Durante el corto trayecto hasta la celda, Anna se había preparado para encontrárselo tumbado, acurrucado en el catre, tal vez en una posición precaria, encogido como un pajarillo asustado al que han encerrado en una jaula, y no quería mirarlo con lástima, puesto que ella había ido a verlo también para darle ánimos, para decirle que pronto saldría de allí.

Cerró los ojos y tomó aire antes de enfrentar la tercera celda a la izquierda, se detuvo un instante.

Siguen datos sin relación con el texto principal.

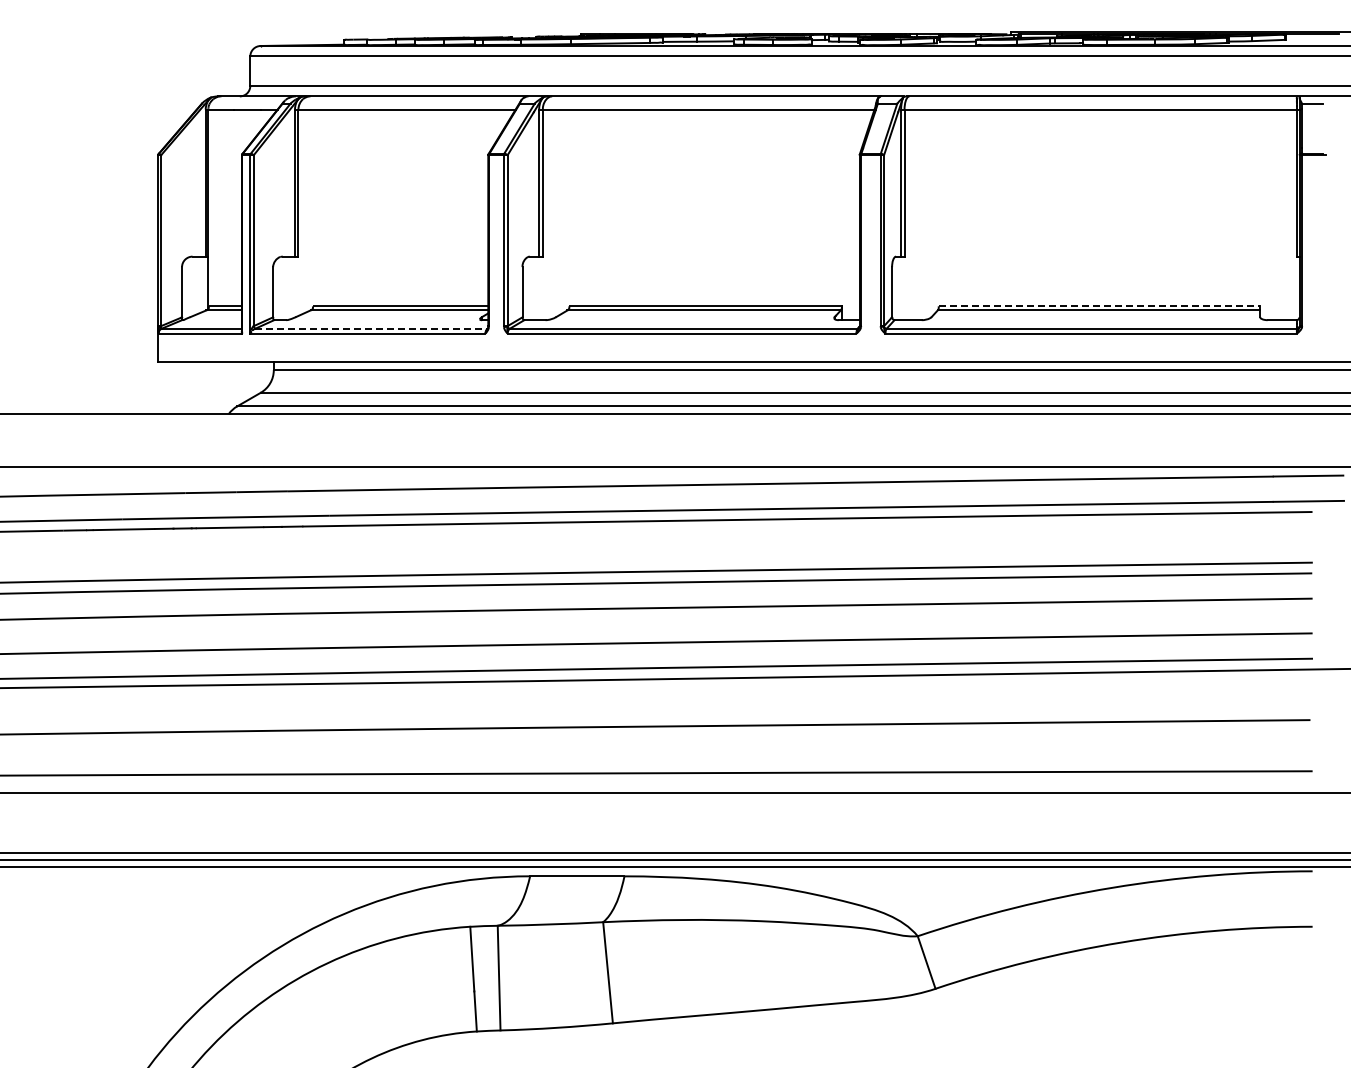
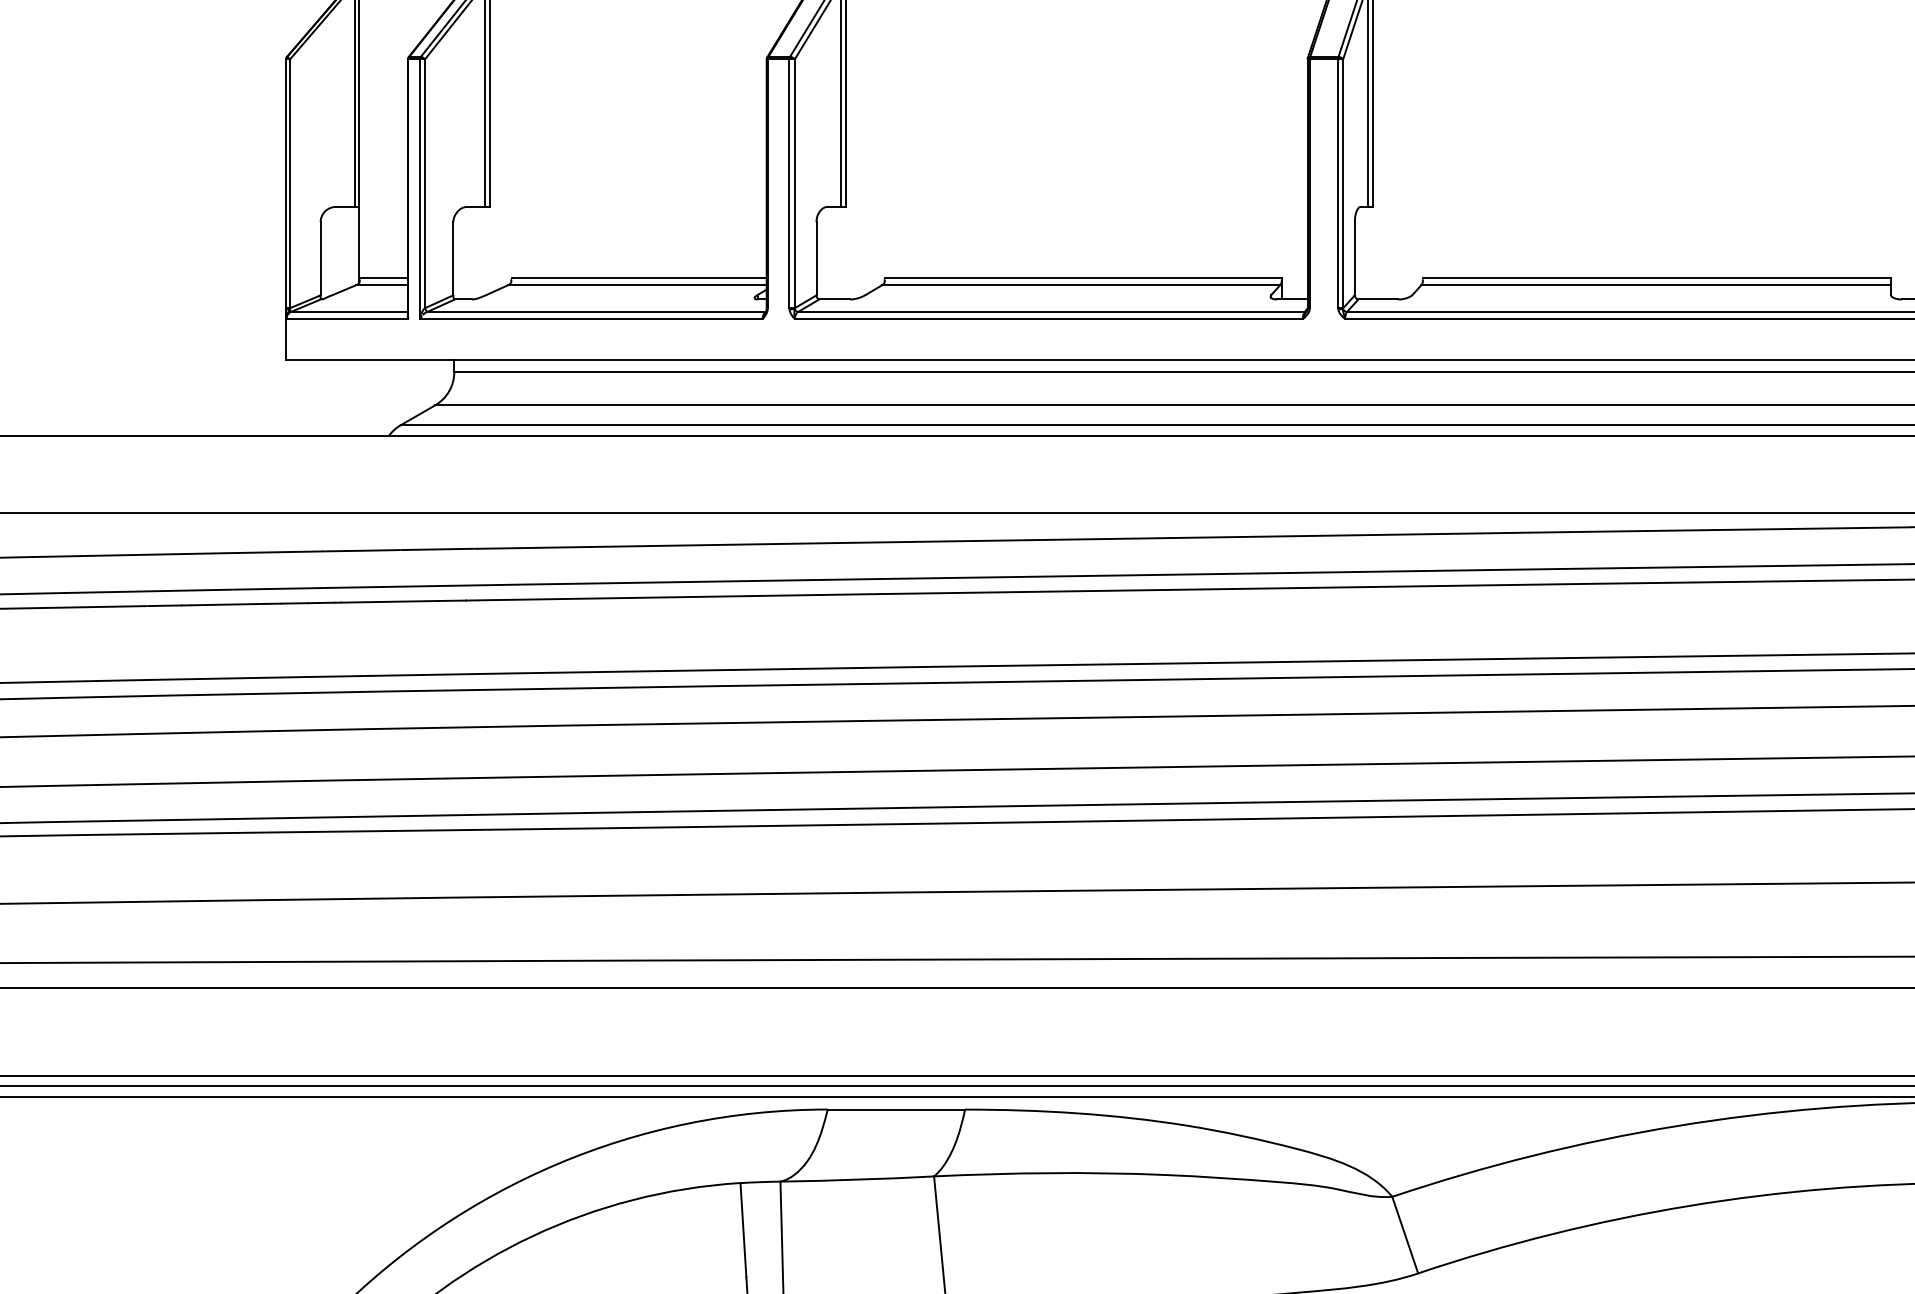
line: (1099, 305) -> (1656, 278), dashed -> solid
line: (372, 328) -> (598, 311), dashed -> solid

– Rubén… -fue todo lo que acertó a decir, antes de que sintiera que se le atascaba la garganta, que si decía una palabra más no podría contener las lágrimas, y que ponerse a llorar no serviría para ayudar a Rubén, sino todo lo contrario. Pero cuando se giró, lo primero que pensó era que él la estaba esperando, que tal vez sabía o había adivinado que iría a verlo.

– Anna…

Estaba sentado en la cama, se había quitado las gafas y se frotaba el puente de la nariz. Pero no era su extrema delgadez o el pelo ralo y gris que le quedaba lo que le llamó la atención a Anna, sino la tranquila resignación que mostraba, la paz que desprendían sus ojos, en los que no fue capaz de distinguir la menor dosis de rencor o de enfado por estar encerrado. De no tener los barrotes delante, parecería que Rubén estaba sentado en el banco de un parque o esperando tranquilamente la llegada de un tren en el andén de una estación. Cualquier cosa menos encerrado en una celda por haberle reventado la cabeza a un sargento borracho del ejército de los Estados Unidos.